Now, with all of these enhancements, they can't permit any witnesses to live so they kill the kids. It didn't used to be that way. The unintended consequences of the law have caused great damage. They don't want to go to jail so they try to eliminate the witness. The incidence of child killings is on the rise and has been for several years.

There has to be a fine line drawn which delineates the punishment for the crime which does not cause the offender to commit further, or more heinous crimes. If the punishment fits the crime, most offenders are willing to accept their punishment. Once the punishment exceeds that threshold, the offender starts to conjure the means to avoid that enhanced punishment which usually means committing a more serious crime.

So how do we get to a point where this type of crime, which occurred Saturday, will not occur at all? We can't. It will always happen. This time it happened to a congressperson; but next time it could be a member of a biker gang or a housewife.

Taking firearms would only change behavior such as it has in Britain. They outlawed firearms so knife crimes came to the fore. They outlawed knives so striking weapons came to the fore. Now, they simply call everything "offensive weapons"; and that definition is up to whoever happens to be standing there. Do not deign to defend yourself with your umbrella as it then becomes an "offensive weapon". They have simply done away with the term "defensive weapon".

Laws have to be balanced very carefully. Once they go out of balance, usually due to the desire of politicians to show they are "doing something", the unintended consequences rear their ugly head. That is when good law, or laws passed with good intentions, go very bad.
 
I had this exact discussion with a co-worker today.

Yes maybe there are laws that would have prevented this from happneing.

But in a free country this kind of thing is going to happen

Freedom is not always pretty, sometimes it's messy, sometimes it's bloody and yes, tragically, sometimes it's deadly.

Oh, and by the way. Murder is already illegal. End of story
 
What kind of law would have prevented this? No gun law ever written would have stopped this tragedy. Prohibition-type laws don't work. They didn't work with alcohol, they are not working with drugs, and they won't work with guns.

Having said that, prior to a court decision in the 1970's, it was much easier to force somebody with such bizzare behavior to get mental treatment. In the 1970's, the courts decided that locking some nutjob up in a mental health facility was unconstitutional unless said nut was shown to be a danger to others or himself! The proble with that is that we often don't know that the person is a danger until something like this happens. Then, it is too late. On the other hand, given the mindset of some leftists, if it were easier to lock somebody up for being crazy, a lot of us might be forced into rubber rooms just because the leftists think that libertarians are nuts and evil.

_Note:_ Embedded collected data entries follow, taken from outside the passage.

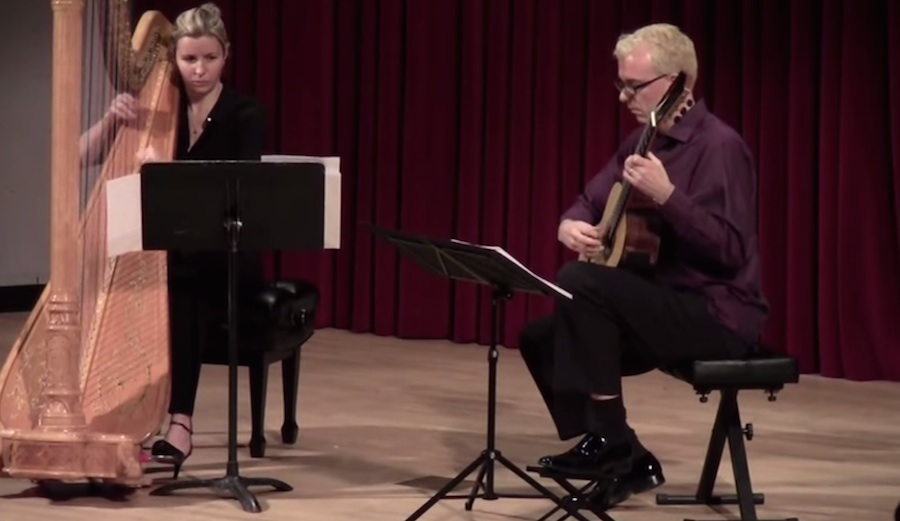
The width and height of the screenshot is (900, 521). I want to click on red carpet, so click(x=832, y=314).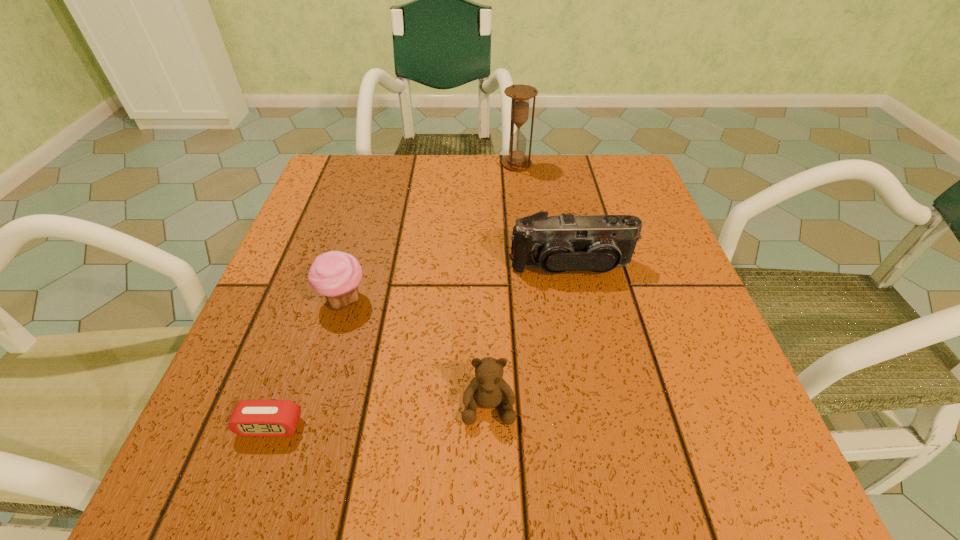
Identify which object is the third nearest to the third farthest object. Please provide its 2D coordinates. Your answer should be formatted as a tuple, i.e. [(x, y)], where the tuple contains the x and y coordinates of a point satisfying the conditions above.

[(597, 243)]

Where is `object that is the third closest to the third object from right to left`? The width and height of the screenshot is (960, 540). object that is the third closest to the third object from right to left is located at coordinates (255, 418).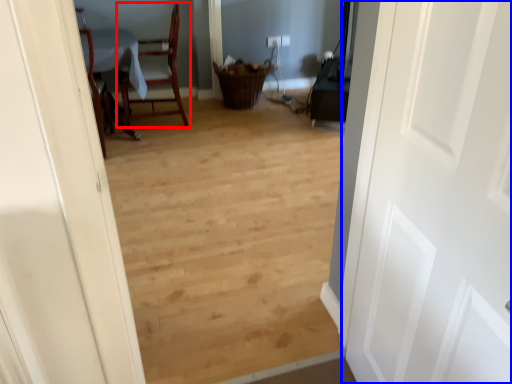
Question: Which object is further to the camera taking this photo, chair (highlighted by a red box) or door (highlighted by a blue box)?

Choices:
 (A) chair
 (B) door

Answer: (A)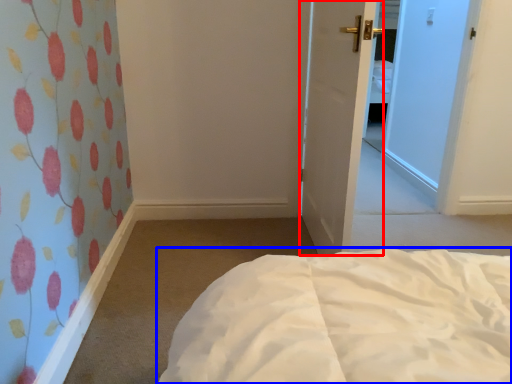
Question: Which point is closer to the camera, door (highlighted by a red box) or bed (highlighted by a blue box)?

Choices:
 (A) door
 (B) bed

Answer: (B)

The guy was of legal age. Nobody could make him get help.
 
The condition of irrationality precludes the notion that cause/effect, actions/consequences have a relationship in the mind of the actor. The irrational actor doesn't form these associations in a logical manner (you can observe this in his Youtube rantings), so a person like this isn't going to be in the least dissuaded by what would seem to him a peculiar if not absurd concept. He might acknowledge that there are laws, but feels that they either don't apply to him or are insignificant. You can pass a million such laws, but the irrational person will give them no credence and will not modify his behavior in any way to conform to them. If anything, he will take delight in breaking them, and thus (in his world, at least), confirming to the world their irrelevance/insignificance.